Oklahoma Retail Cash Price for AndroGel

The average cash price for a 30-day supply of brand-name AndroGel 1.62% across Oklahoma retail pharmacies sits at approximately $510. That figure tracks closely with AbbVie's manufacturer list price and has held steady through early 2026. Prices vary modestly between metro-area chains in Oklahoma City and Tulsa versus independent rural pharmacies, but the spread is typically less than $30 in either direction.

AndroGel received FDA approval for testosterone replacement in adult males with conditions associated with a deficiency or absence of endogenous testosterone. The branded product uses a hydroalcoholic gel base that delivers testosterone transdermally, producing steady-state serum levels within approximately 24 hours of the first application.
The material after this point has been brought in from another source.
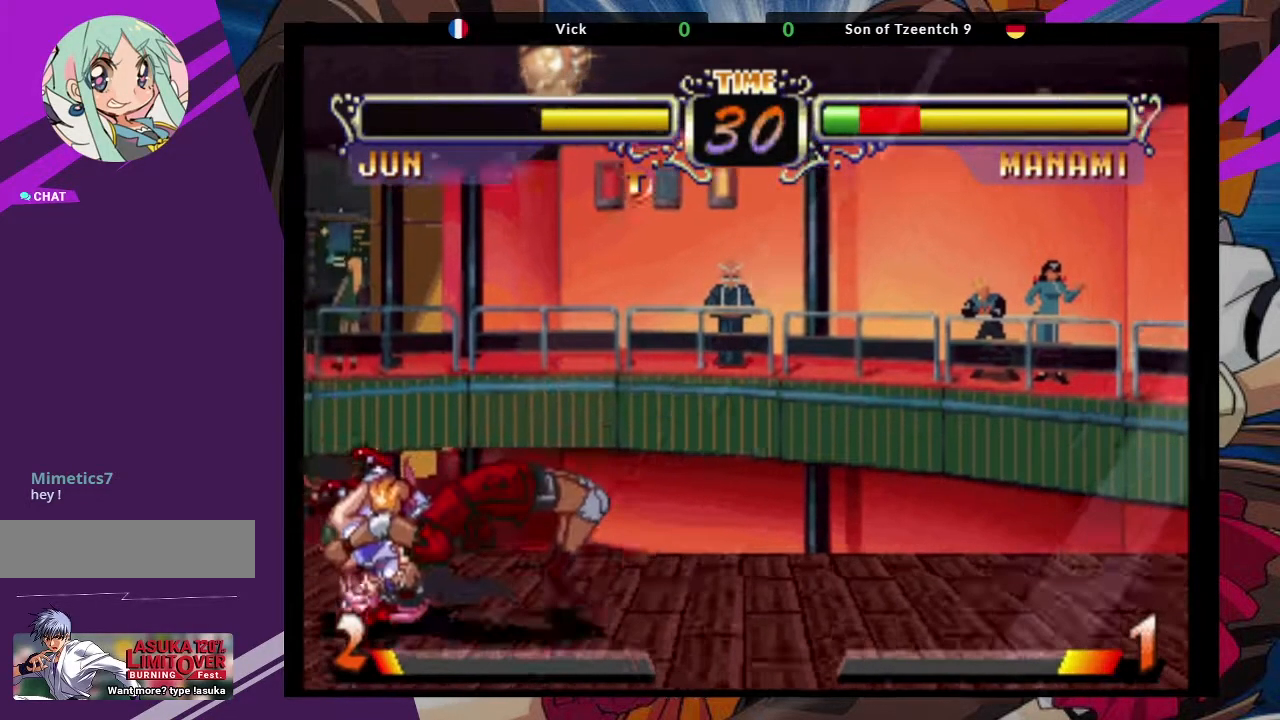
{"dt_ms": 500, "buttons": [], "left_stick": "down-left", "events": []}
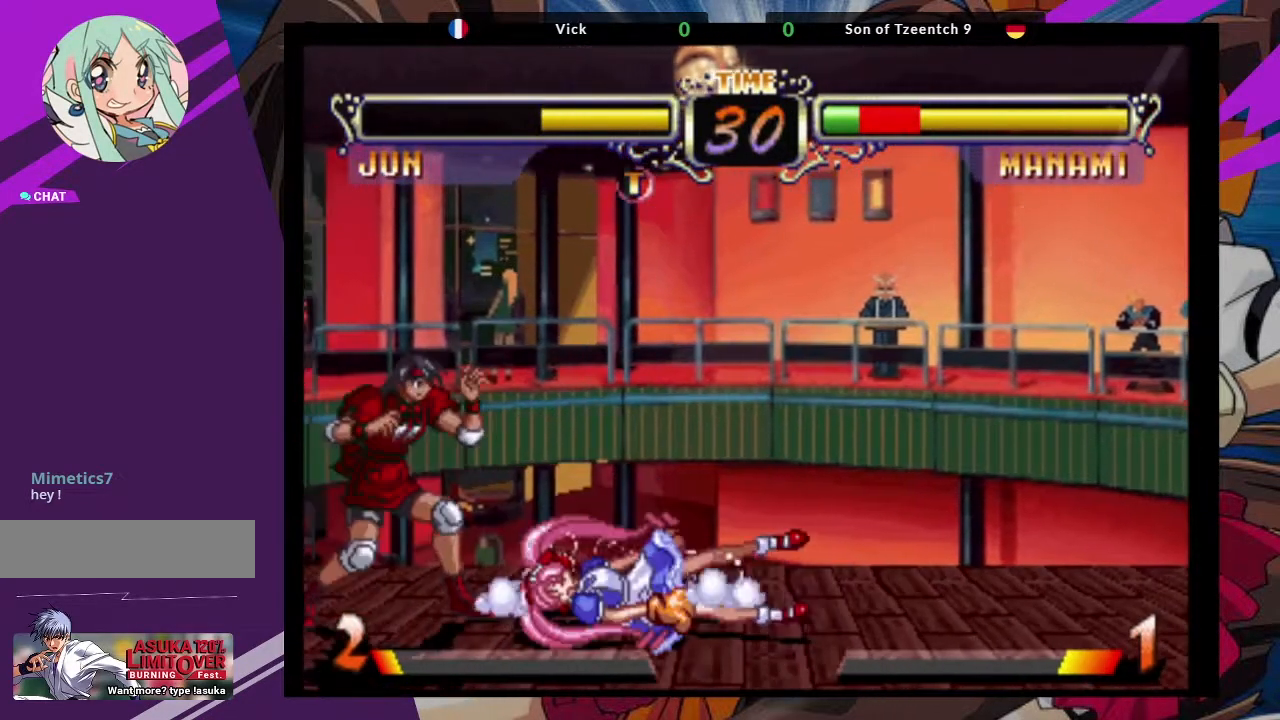
{"dt_ms": 500, "buttons": [], "left_stick": "down-left", "events": [[100, "CROSS", "down"], [233, "CROSS", "up"], [267, "CIRCLE", "down"], [367, "CIRCLE", "up"], [433, "CIRCLE", "down"], [500, "CIRCLE", "up"]]}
Because no AB-rated generic exists for the 1.62% formulation, pharmacies cannot automatically substitute a less expensive equivalent at the counter. This single factor keeps Oklahoma cash prices anchored near the list price.

For patients paying out of pocket, GoodRx and RxSaver coupons sometimes bring the effective cost down to the $380 to $440 range at select Oklahoma locations, though availability shifts month to month. Confirm the coupon price at checkout; the quoted discount is not guaranteed.

Oklahoma Medicaid and AndroGel Coverage

Oklahoma Medicaid does not cover AndroGel. The state's preferred drug list excludes branded testosterone gels entirely. Patients enrolled in SoonerCare who need testosterone replacement therapy face an out-of-pocket barrier unless their provider can document medical necessity for an exception, and approvals are rare.

The Endocrine Society's 2018 clinical practice guideline recommends testosterone therapy for men with symptomatic hypogonadism confirmed by at least two morning serum testosterone measurements below the lower limit of normal. Despite this guideline, state Medicaid formularies vary widely in what they will reimburse. Oklahoma's exclusion means that Medicaid patients often end up on intramuscular testosterone cypionate, which is covered and costs approximately $30 to $50 per month at most Oklahoma pharmacies.

Patients who strongly prefer a gel formulation should ask their prescriber about a compounded testosterone gel (covered in the next section) or explore whether they qualify for the AbbVie patient assistance program, which provides brand AndroGel at no cost to uninsured patients below specific income thresholds.

Compounded Testosterone Gel: Oklahoma's $120 Alternative

Compounded testosterone gel from a licensed 503A pharmacy is legal in Oklahoma and typically costs around $120 per month. These pharmacies operate under state Board of Pharmacy oversight and compound individual prescriptions based on a practitioner's order.

The distinction matters clinically. The FDA's guidance on 503A compounding requires these pharmacies to prepare medications in response to individual patient prescriptions, use ingredients meeting USP-grade standards, and refrain from essentially copying a commercially available product without a clinical change. A prescriber can order a compounded testosterone gel at a different concentration (for example, 5% or 10%) or in a different base than AndroGel's hydroalcoholic formulation. That clinical modification satisfies the regulatory standard.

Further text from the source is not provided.